The burglars managed to open only 30 lockers, but it was evident they had tried to break a few more. There are 435 lockers in the strongroom, of which 96 are not in use at present. The burglars also stole a double-barrelled gun kept inside a steel cabinet inside the strongroom though the iron chest containing the bank's cash reserves had been left untouched.

media visited the strongroom and found that a hole had been drilled at a height of over six feet, above the steel locker cabinets. A full-length mirror on a side wall had been smashed. The cabinet containing the gun, which once upon a time was used by a security guard, had also been forced open.

Senior officials of Ghaziabad police reached the bank after receiving the call, along with a forensic team and a dog squad.

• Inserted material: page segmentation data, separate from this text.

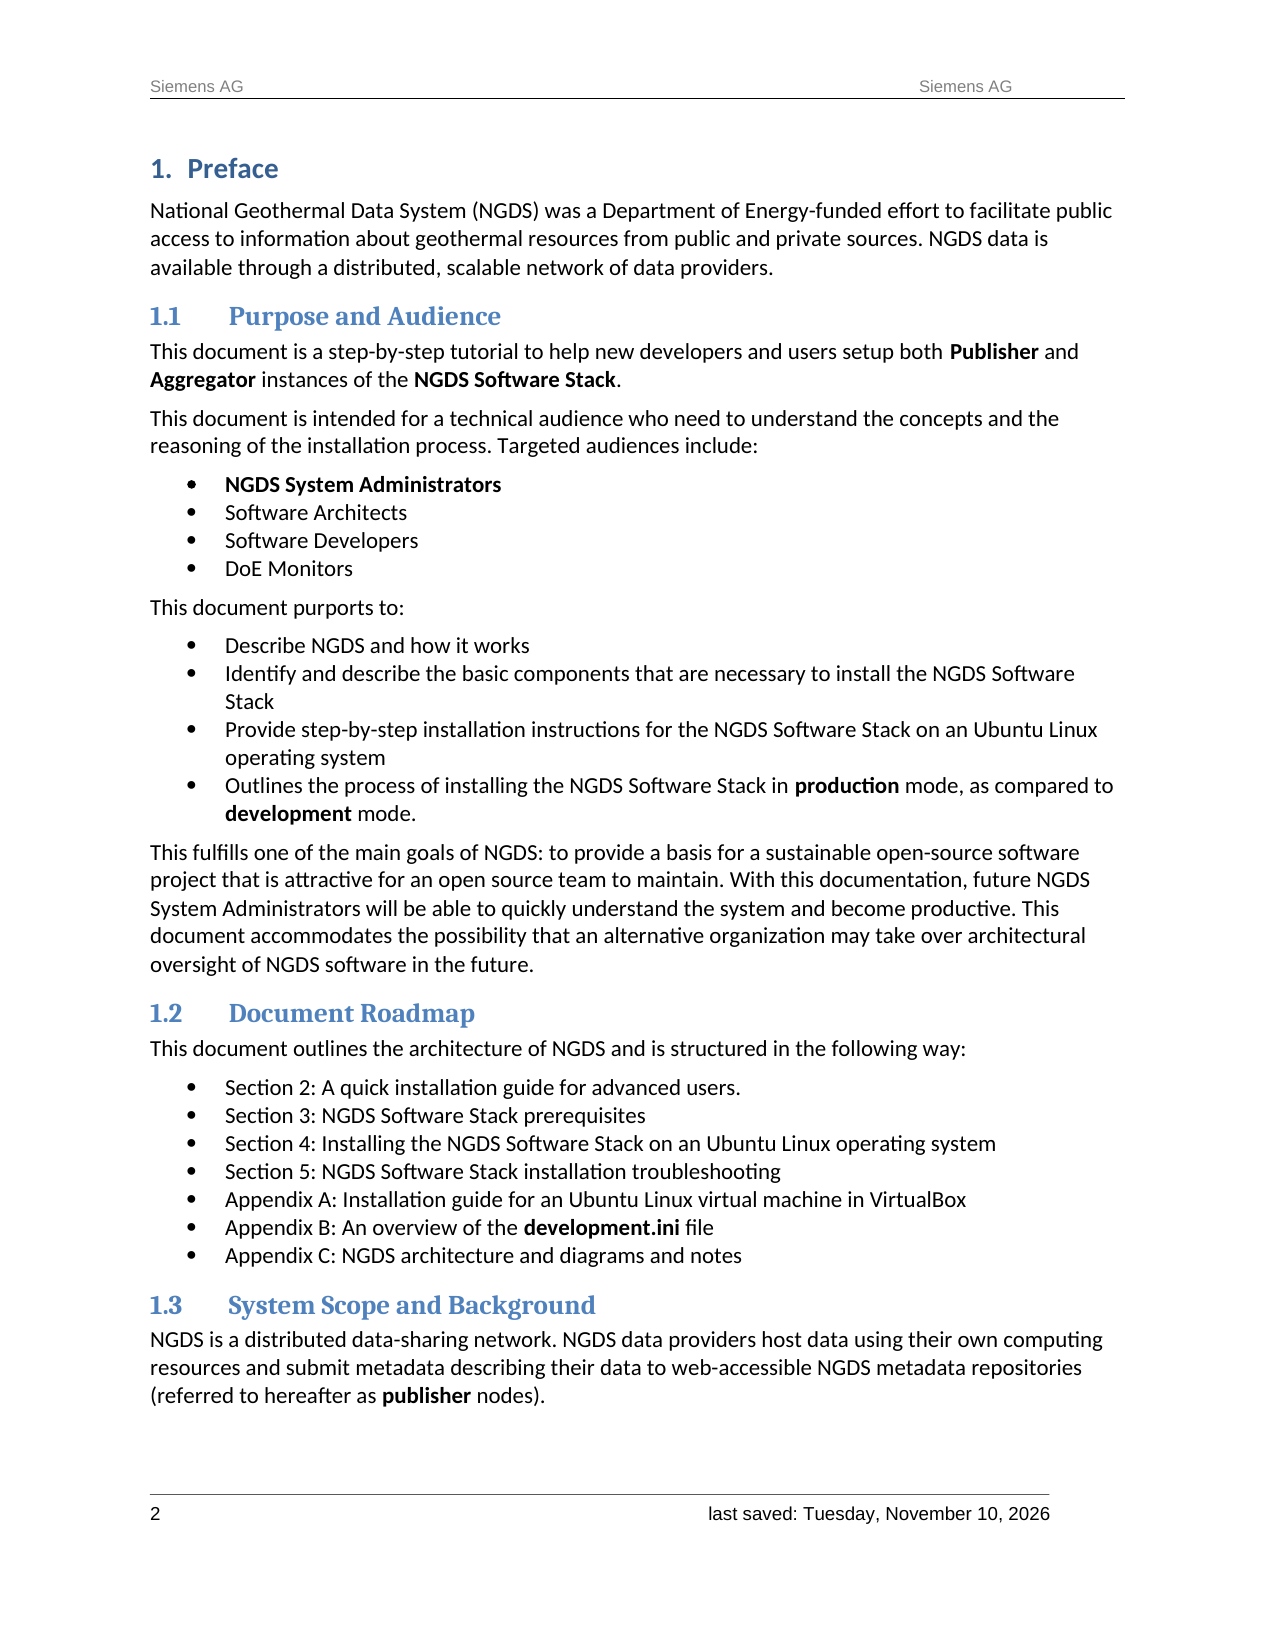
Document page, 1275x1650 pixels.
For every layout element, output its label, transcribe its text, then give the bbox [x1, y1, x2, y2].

list Section 2: A quick installation guide for advanced users. [187, 1073, 1125, 1101]
text This fulfills one of the main goals of NGDS: to provide a basis for a sustainable open-source software project that is attractive for an open source team to maintain. With this documentation, future NGDS System Administrators will be able to quickly understand the system and become productive. This document accommodates the possibility that an alternative organization may take over architectural oversight of NGDS software in the future. [150, 838, 1125, 978]
list Software Developers [187, 526, 1125, 554]
subtitle Document Roadmap [150, 998, 1125, 1030]
list Provide step-by-step installation instructions for the NGDS Software Stack on an Ubuntu Linux operating system [187, 715, 1125, 771]
text This document outlines the architecture of NGDS and is structured in the following way: [150, 1034, 1125, 1062]
list Describe NGDS and how it works [187, 631, 1125, 659]
list Section 5: NGDS Software Stack installation troubleshooting [187, 1157, 1125, 1185]
subtitle Purpose and Audience [150, 301, 1125, 333]
subtitle System Scope and Background [150, 1290, 1125, 1321]
text This document is a step-by-step tutorial to help new developers and users setup both Publisher and Aggregator instances of the NGDS Software Stack. [150, 337, 1125, 393]
text NGDS is a distributed data-sharing network. NGDS data providers host data using their own computing resources and submit metadata describing their data to web-accessible NGDS metadata repositories (referred to hereafter as publisher nodes). [150, 1325, 1125, 1409]
list NGDS System Administrators [187, 470, 1125, 498]
list Appendix A: Installation guide for an Ubuntu Linux virtual machine in VirtualBox [187, 1185, 1125, 1213]
list Outlines the process of installing the NGDS Software Stack in production mode, as compared to development mode. [187, 771, 1125, 827]
subtitle Preface [150, 151, 1125, 186]
list Section 4: Installing the NGDS Software Stack on an Ubuntu Linux operating system [187, 1129, 1125, 1157]
list Identify and describe the basic components that are necessary to install the NGDS Software Stack [187, 659, 1125, 715]
text This document purports to: [150, 593, 1125, 621]
text National Geothermal Data System (NGDS) was a Department of Energy-funded effort to facilitate public access to information about geothermal resources from public and private sources. NGDS data is available through a distributed, scalable network of data providers. [150, 197, 1125, 281]
list Appendix C: NGDS architecture and diagrams and notes [187, 1241, 1125, 1269]
list Software Architects [187, 498, 1125, 526]
list DoE Monitors [187, 554, 1125, 582]
list Appendix B: An overview of the development.ini file [187, 1213, 1125, 1241]
text This document is intended for a technical audience who need to understand the concepts and the reasoning of the installation process. Targeted audiences include: [150, 404, 1125, 460]
list Section 3: NGDS Software Stack prerequisites [187, 1101, 1125, 1129]
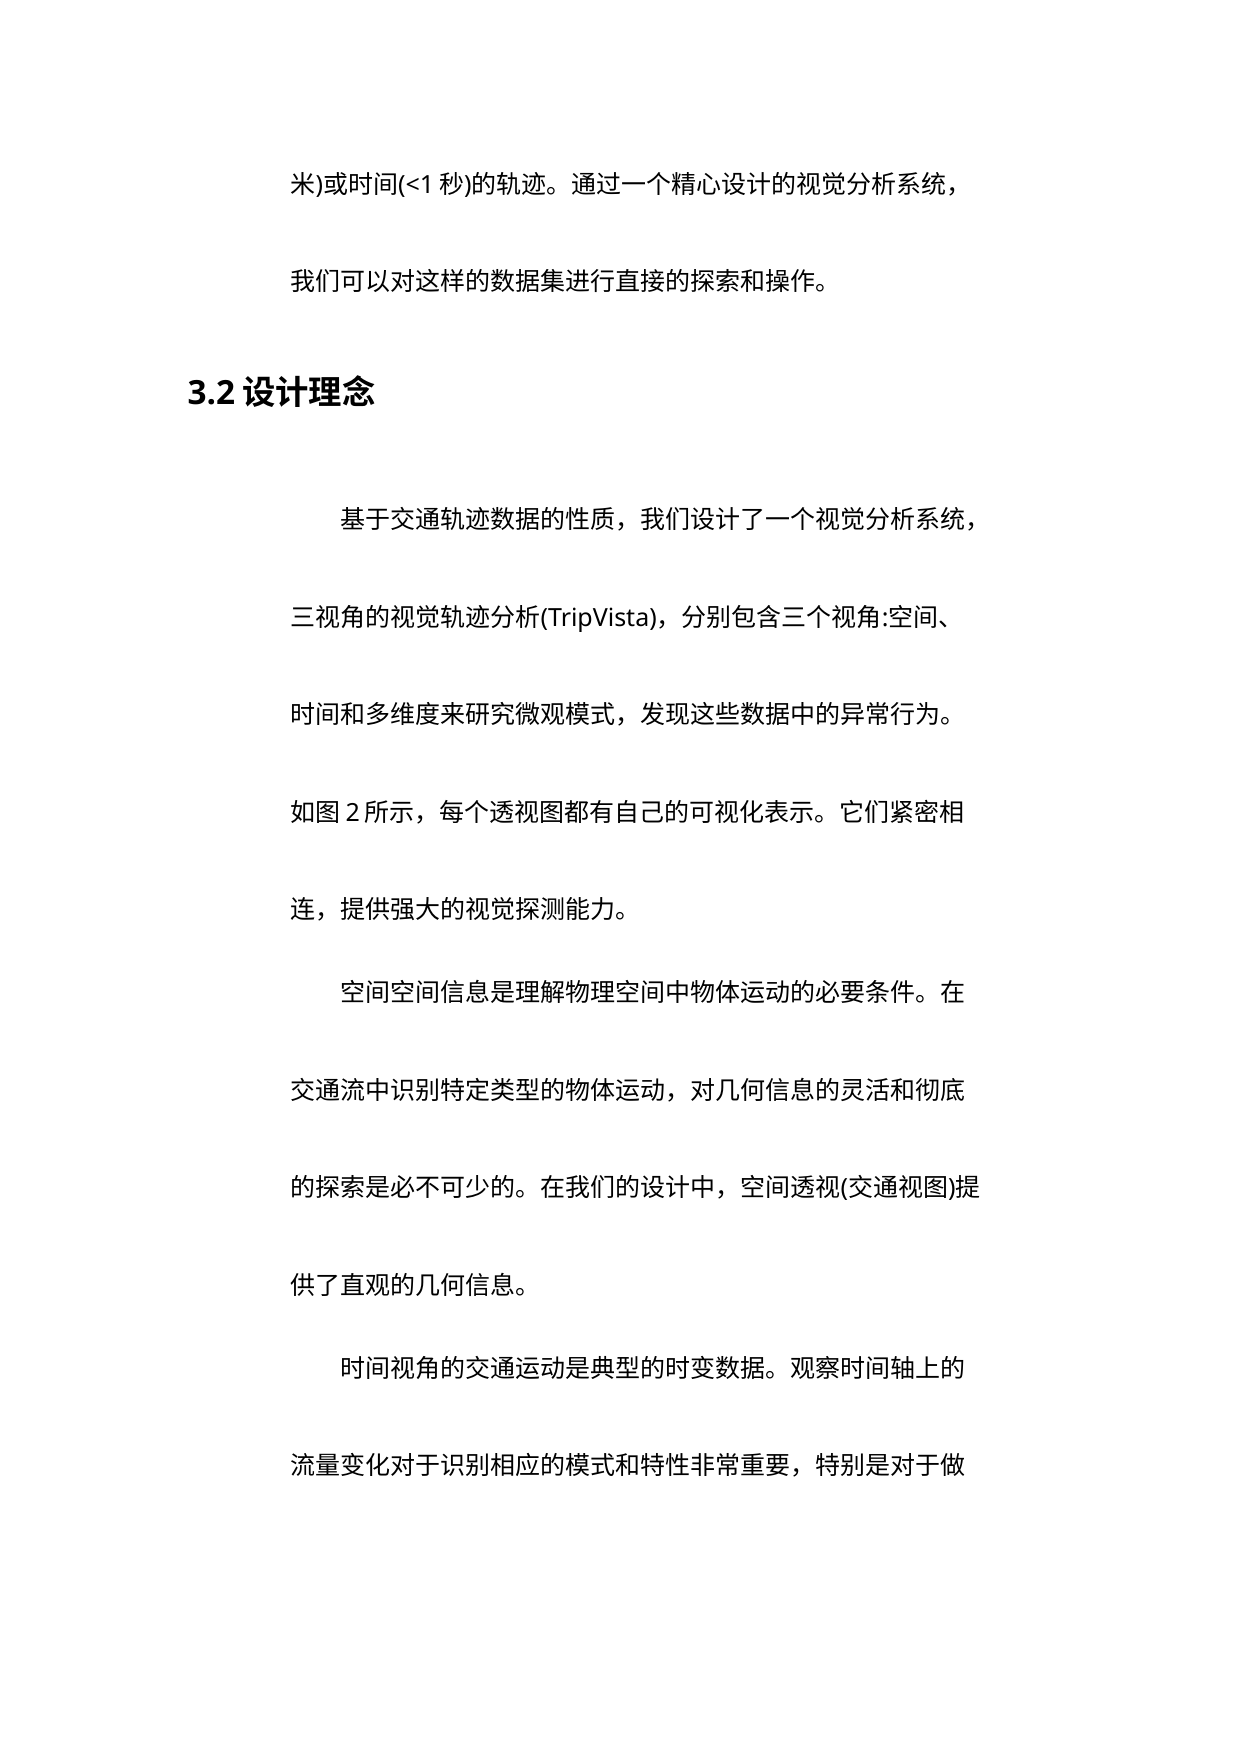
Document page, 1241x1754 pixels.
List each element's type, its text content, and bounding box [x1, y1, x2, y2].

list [290, 1334, 987, 1496]
list 空间空间信息是理解物理空间中物体运动的必要条件。在交通流中识别特定类型的物体运动，对几何信息的灵活和彻底的探索是必不可少的。在我们的设计中，空间透视(交通视图)提供了直观的几何信息。 [290, 958, 987, 1316]
subtitle 3.2设计理念 [187, 358, 1053, 423]
list 基于交通轨迹数据的性质，我们设计了一个视觉分析系统，三视角的视觉轨迹分析(TripVista)，分别包含三个视角:空间、时间和多维度来研究微观模式，发现这些数据中的异常行为。如图2所示，每个透视图都有自己的可视化表示。它们紧密相连，提供强大的视觉探测能力。 [290, 485, 987, 940]
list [290, 150, 987, 312]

Fingerprints have been lifted from the scene.The bank operates out of a rented building which once belonged to the now-abandoned Modi Rubber Factory .According to officials, the building has now been sold to Haryana Distilleries which has continued with the rent agreement.

On the other side of the bank is a building which houses the office of Modi Spinning & Weaving Mills Employees' Union. Cops used the ladder of a fire engine to enter the compound of the abandoned factory whose walls are at least 30-feet high.

According to cops, the room from which the burglars had drilled the hole contained a small steel almirah, a table and a typewriter which are also in derelict condition. Police said the burglars had broken the cement-concrete of the nine-inch-thick wall with the help of hammers and pickaxes while its steel frame was cut open with the help of blade saws. The equipment has been recovered by police from the spot.

"The factory compound has been lying vacant for several years now. It is in a dilapidated condition. For several years, the factory's workers used to collect their salaries through a window of the bank that opens into the compound but has been sealed now. We are computing losses," bank second-man Anil Bhargav said.

Scores of anxious customers thronged the bank ers thronged the bank throughout Monday. Valuables worth crores are allegedly missing from the lockers.Many complained that their entire savings have vanished.

"My wife had put all her jewellery into the locker. She had been operating it. She had also put other valuables and important documents into it.We have no idea if we will ever be able to get it back," said Mukesh Goyal (40), a Modinagar-based trader.

An FIR was registered in Modinagar police station on Monday on the basis of a complaint registered by bank officials.